[Stored data entries]
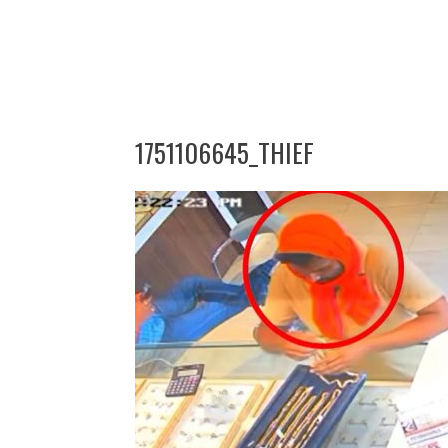
1751106645_THIEF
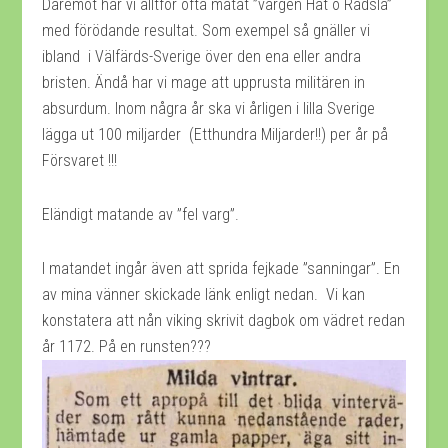
Däremot har vi alltför ofta matat ”vargen Hat o Rädsla”
med förödande resultat. Som exempel så gnäller vi
ibland i Välfärds-Sverige över den ena eller andra
bristen. Ändå har vi mage att upprusta militären in
absurdum. Inom några år ska vi årligen i lilla Sverige
lägga ut 100 miljarder (Etthundra Miljarder!!) per år på
Försvaret !!!
Eländigt matande av ”fel varg”.
I matandet ingår även att sprida fejkade ”sanningar”. En
av mina vänner skickade länk enligt nedan. Vi kan
konstatera att nån viking skrivit dagbok om vädret redan
år 1172. På en runsten???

## Task goal:
Begin at the line containing "av mina vänner" and reproduce every line through the last one in the records above, exactly.

## Response to this task:
av mina vänner skickade länk enligt nedan. Vi kan
konstatera att nån viking skrivit dagbok om vädret redan
år 1172. På en runsten???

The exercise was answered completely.